The Hancock-Henderson Quill, Inc.
Years ago when Margie Barber and I were discussing early history of this township, she gave me this history of the area-commemoration of the town of Media's 125th birthday, these articles written by Faree Mathers are being shared.--Virginia Ross
In the summer of 1889 Mr. Nathan Wever built the Wever Academy in the oats field of E.S.Mathers. Mr. Mathers had rented this land from Mr. Wever for the summer. The first professor of the Academy was Given Thompson. This building was destroyed by fire on March 26, 1929. Jasper Shoemaker and I (Faree Mathers) were teaching at the Grade School. About 11 o'clock we were told the Academy was on fire. We let the children go up to the corner and watch the fire. We saw books, papers, and magazines being thrown from the upstairs windows. They covered the yard. The building burned to the ground. Mrs. Mildred Beall rescued the picture of Nathan Wever which hung near the office door and it now hangs in the new school building.
A new building was erected the following year, 1930 known as the Media-Wever Community High School. The Ag Room was built on the east side of the building in 1941 and a new gymnasium and several class rooms were added in 1958. The Academy faced the south, but the new high school was built to face the north.
The First Grade school building was a frame one built in 1892 on the land belonging to Nathan Wever for $2,500; this was the price of the land and the building. It was a frame building having one class room and hall. It was located in the west part of town. Soon the classroom became too crowded and the building was sold and moved up town. It is still standing and is now a grocery store and post office. In this building the following persons taught: Mary Morgan, Blanche Pogue, William Campbell, Mae Hunter and Minnie Stanley.
In 1898 a two story brick building was erected south of where the old building stood. The bricks were made in the brickyard which was located south of the Wever Lakes. Anna Hillier was the first Upper Grade Teacher and Mrs. Bowersmith, the Art Teacher, Kathryn C. Ray was the Primary Teacher. Mr. Gaston taught Penmanship in both rooms.
There were many big boys in school. One day when Mr. Gaston finished with the writing lesson, he went to get his hat. It was a stiff derby. He couldn't find it. The boys had mashed in the top and threw it in the closet under the stairs. When he tried to straighten it out, the top came out. This joke wasn't funny very long for the boys.
The next teachers were A.C.Keener, later Superintendent, and Myrtle Mathers. For several years Maude Alma Main of Galesburg taught music in both the Grade and High School.

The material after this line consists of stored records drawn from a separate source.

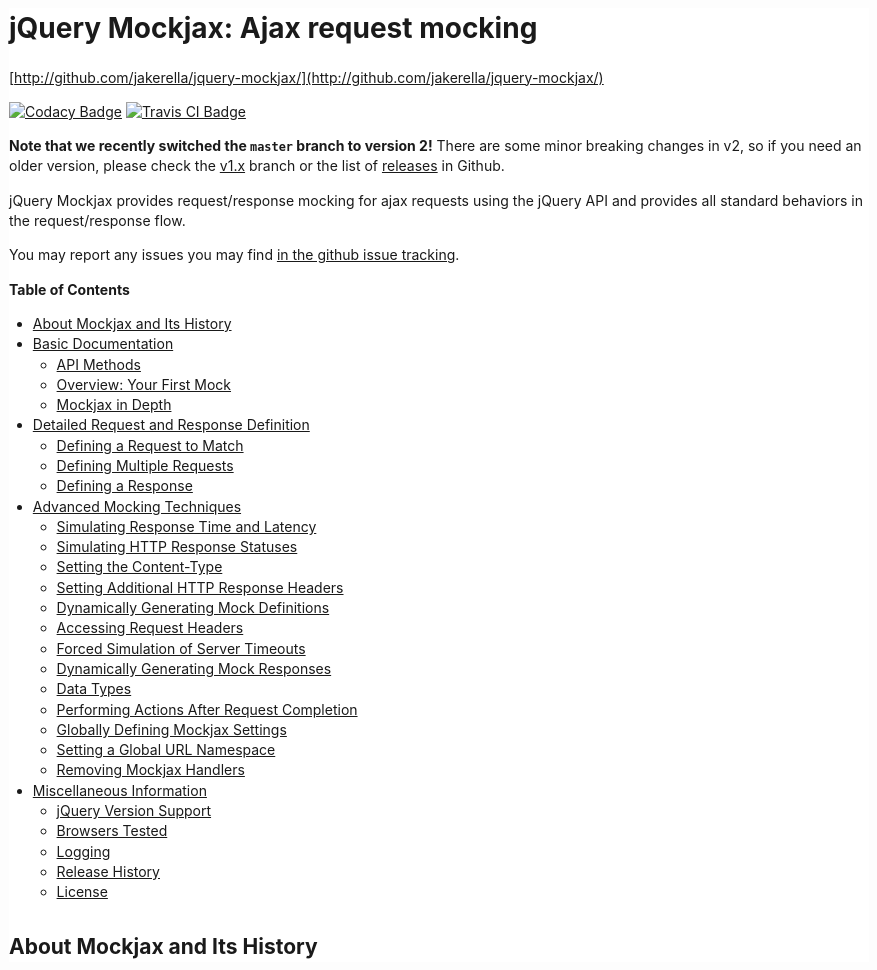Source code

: # jQuery Mockjax: Ajax request mocking #
[http://github.com/jakerella/jquery-mockjax/](http://github.com/jakerella/jquery-mockjax/)

[![Codacy Badge](https://www.codacy.com/project/badge/72d5f8c1c29ee60f6282d7d3fa9cb52c)](https://www.codacy.com/app/mikehostetler_1249/jquery-mockjax/dashboard)
[![Travis CI Badge](https://travis-ci.org/jakerella/jquery-mockjax.svg?branch=master)](https://travis-ci.org/jakerella/jquery-mockjax)

**Note that we recently switched the `master` branch to version 2!** There are some
minor breaking changes in v2, so if you need an older version, please check the
[v1.x](https://github.com/jakerella/jquery-mockjax/tree/v1.x) branch or the list of
[releases](https://github.com/jakerella/jquery-mockjax/tags) in Github.

jQuery Mockjax provides request/response mocking for ajax requests using the
jQuery API and provides all standard behaviors in the request/response flow.

You may report any issues you may find [in the github issue tracking](https://github.com/jakerella/jquery-mockjax/issues).

**Table of Contents**

* [About Mockjax and Its History](#about-mockjax-and-its-history)
* [Basic Documentation](#basic-documentation)
  * [API Methods](#api-methods)
  * [Overview: Your First Mock](#overview-your-first-mock)
  * [Mockjax in Depth](#mockjax-in-depth)
* [Detailed Request and Response Definition](#detailed-request-and-response-definition)
  * [Defining a Request to Match](#defining-a-request-to-match)
  * [Defining Multiple Requests](#defining-multiple-requests)
  * [Defining a Response](#defining-a-response)
* [Advanced Mocking Techniques](#advanced-mocking-techniques)
  * [Simulating Response Time and Latency](#simulating-response-time-and-latency)
  * [Simulating HTTP Response Statuses](#simulating-http-response-statuses)
  * [Setting the Content-Type](#setting-the-content-type)
  * [Setting Additional HTTP Response Headers](#setting-additional-http-response-headers)
  * [Dynamically Generating Mock Definitions](#dynamically-generating-mock-definitions)
  * [Accessing Request Headers](#accessing-request-headers)
  * [Forced Simulation of Server Timeouts](#forced-simulation-of-server-timeouts)
  * [Dynamically Generating Mock Responses](#dynamically-generating-mock-responses)
  * [Data Types](#data-types)
  * [Performing Actions After Request Completion](#performing-actions-after-request-completion)
  * [Globally Defining Mockjax Settings](#globally-defining-mockjax-settings)
  * [Setting a Global URL Namespace](#setting-global-url-namespace)
  * [Removing Mockjax Handlers](#removing-mockjax-handlers)
* [Miscellaneous Information](#miscellaneous-information)
  * [jQuery Version Support](#jquery-version-support)
  * [Browsers Tested](#browsers-tested)
  * [Logging](#logging)
  * [Release History](#release-history)
  * [License](#license)


## About Mockjax and Its History ##
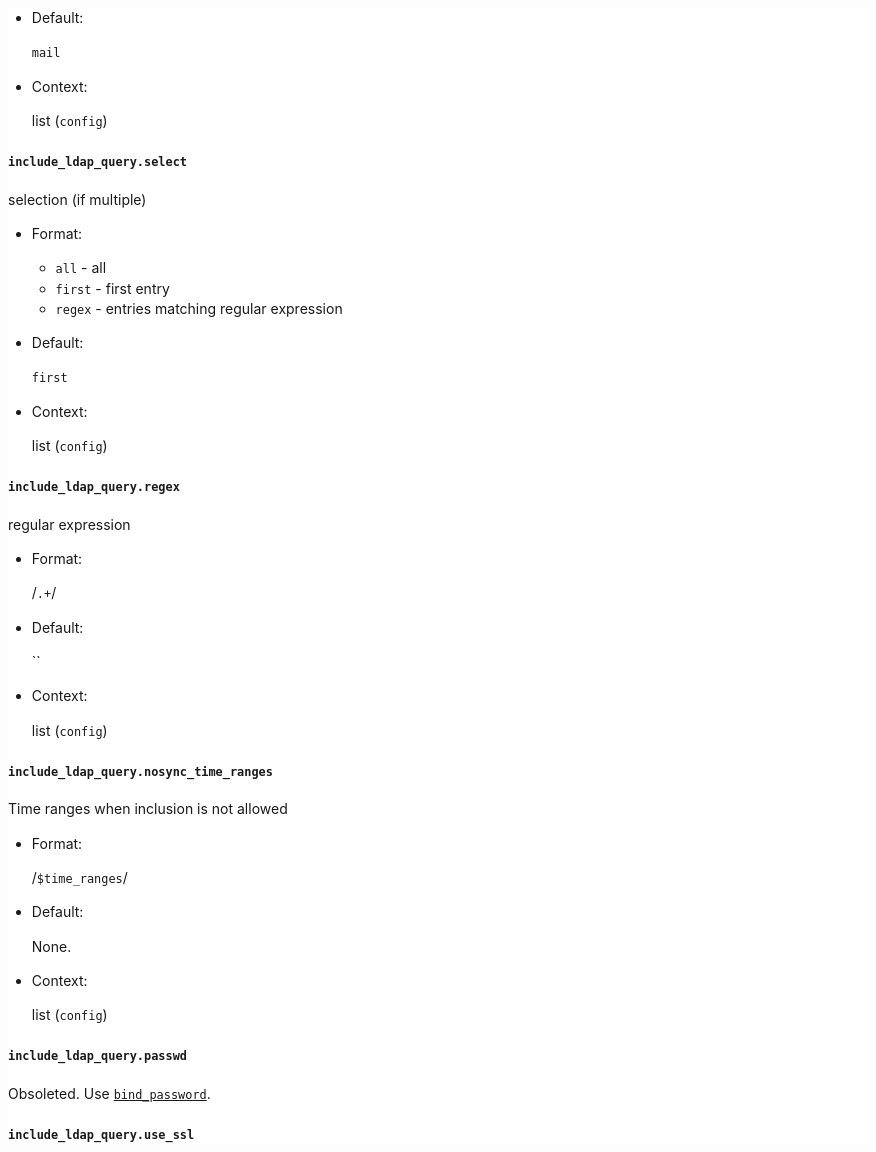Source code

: - Default:

    `mail`

- Context:

    list (`config`)

#### `include_ldap_query.select`

selection (if multiple)

- Format:
    - `all` - all
    - `first` - first entry
    - `regex` - entries matching regular expression
- Default:

    `first`

- Context:

    list (`config`)

#### `include_ldap_query.regex`

regular expression

- Format:

    /`.+`/

- Default:

    ``

- Context:

    list (`config`)

#### `include_ldap_query.nosync_time_ranges`

Time ranges when inclusion is not allowed

- Format:

    /`$time_ranges`/

- Default:

    None.

- Context:

    list (`config`)

#### `include_ldap_query.passwd`

Obsoleted. Use [`bind_password`](#include_ldap_querybind_password).

#### `include_ldap_query.use_ssl`
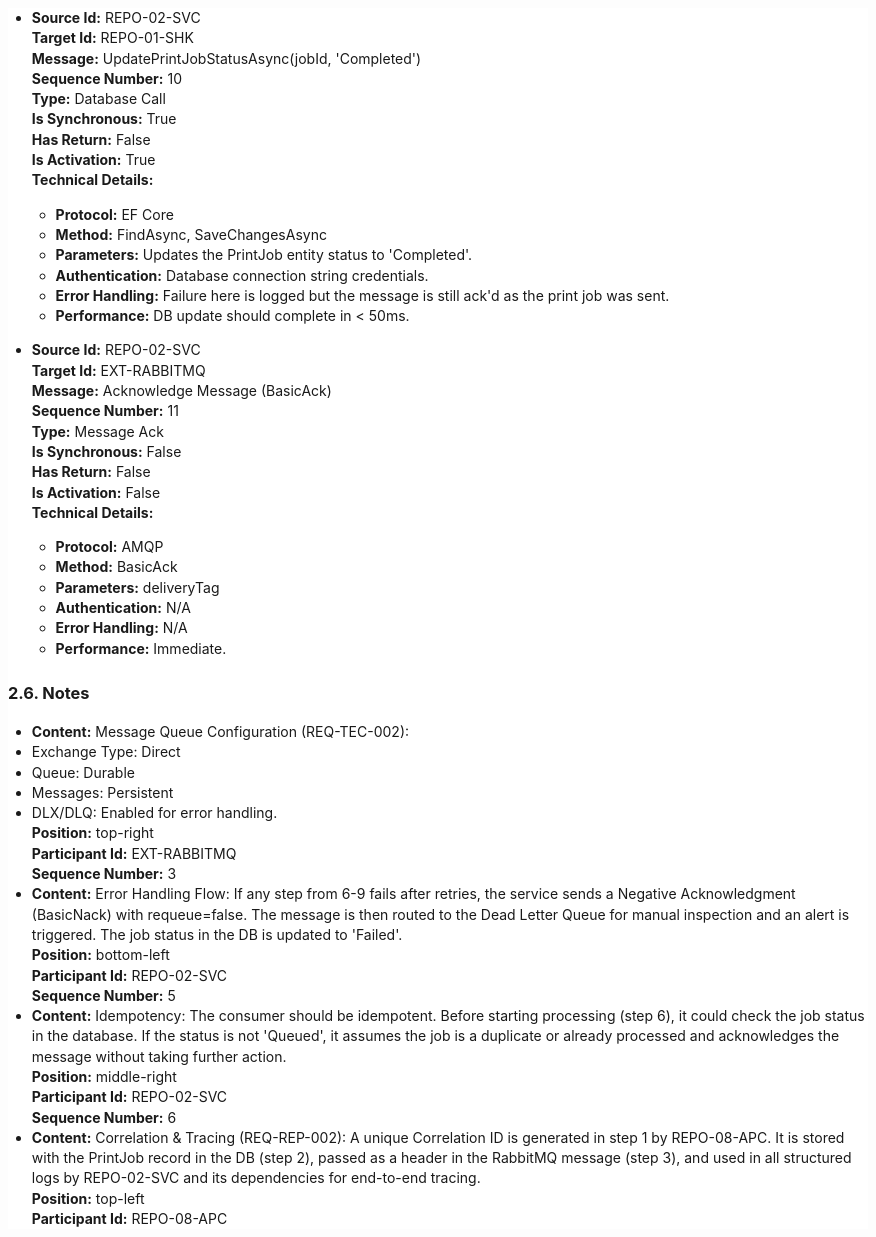 - **Source Id:** REPO-02-SVC  
**Target Id:** REPO-01-SHK  
**Message:** UpdatePrintJobStatusAsync(jobId, 'Completed')  
**Sequence Number:** 10  
**Type:** Database Call  
**Is Synchronous:** True  
**Has Return:** False  
**Is Activation:** True  
**Technical Details:**
    
    - **Protocol:** EF Core
    - **Method:** FindAsync, SaveChangesAsync
    - **Parameters:** Updates the PrintJob entity status to 'Completed'.
    - **Authentication:** Database connection string credentials.
    - **Error Handling:** Failure here is logged but the message is still ack'd as the print job was sent.
    - **Performance:** DB update should complete in < 50ms.
    
- **Source Id:** REPO-02-SVC  
**Target Id:** EXT-RABBITMQ  
**Message:** Acknowledge Message (BasicAck)  
**Sequence Number:** 11  
**Type:** Message Ack  
**Is Synchronous:** False  
**Has Return:** False  
**Is Activation:** False  
**Technical Details:**
    
    - **Protocol:** AMQP
    - **Method:** BasicAck
    - **Parameters:** deliveryTag
    - **Authentication:** N/A
    - **Error Handling:** N/A
    - **Performance:** Immediate.
    

### 2.6. Notes

- **Content:** Message Queue Configuration (REQ-TEC-002):
- Exchange Type: Direct
- Queue: Durable
- Messages: Persistent
- DLX/DLQ: Enabled for error handling.  
**Position:** top-right  
**Participant Id:** EXT-RABBITMQ  
**Sequence Number:** 3  
- **Content:** Error Handling Flow:
If any step from 6-9 fails after retries, the service sends a Negative Acknowledgment (BasicNack) with requeue=false. The message is then routed to the Dead Letter Queue for manual inspection and an alert is triggered. The job status in the DB is updated to 'Failed'.  
**Position:** bottom-left  
**Participant Id:** REPO-02-SVC  
**Sequence Number:** 5  
- **Content:** Idempotency:
The consumer should be idempotent. Before starting processing (step 6), it could check the job status in the database. If the status is not 'Queued', it assumes the job is a duplicate or already processed and acknowledges the message without taking further action.  
**Position:** middle-right  
**Participant Id:** REPO-02-SVC  
**Sequence Number:** 6  
- **Content:** Correlation & Tracing (REQ-REP-002):
A unique Correlation ID is generated in step 1 by REPO-08-APC. It is stored with the PrintJob record in the DB (step 2), passed as a header in the RabbitMQ message (step 3), and used in all structured logs by REPO-02-SVC and its dependencies for end-to-end tracing.  
**Position:** top-left  
**Participant Id:** REPO-08-APC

In the summer of 1904 a bad wind storm blew in the north end of the building. When it was repaired, two long rods were placed through the building for support. In 1914 this building was declared unsafe by the State and torn down. Immediately, a second brick building was erected, this one being a modern building. It has four large classrooms, a basement, a large gymnasium which was added in 1958. The first schools were called Media Public School; the last one called Media Grade School.
Our County Superintendents from 1898-1964 are as follows: S.E.Mace, A.C.Keener, Della Yeomans, A.L.Beall, (Mrs. A.L. Beall was appointed on the death of her husband), Chris S. Apt, Leman Dennison and Carl Shelton.
One of the things our new school houses do not have today is the large bell that always hung in the belfry and was rung at stated times during the day. Lots of folks depended on it for the time of day. Slates and Slate pencils are no longer used in the school room. They were cleaned with a wet rang but there were always some who would spit on their slates and wipe them with their sleeves or aprons.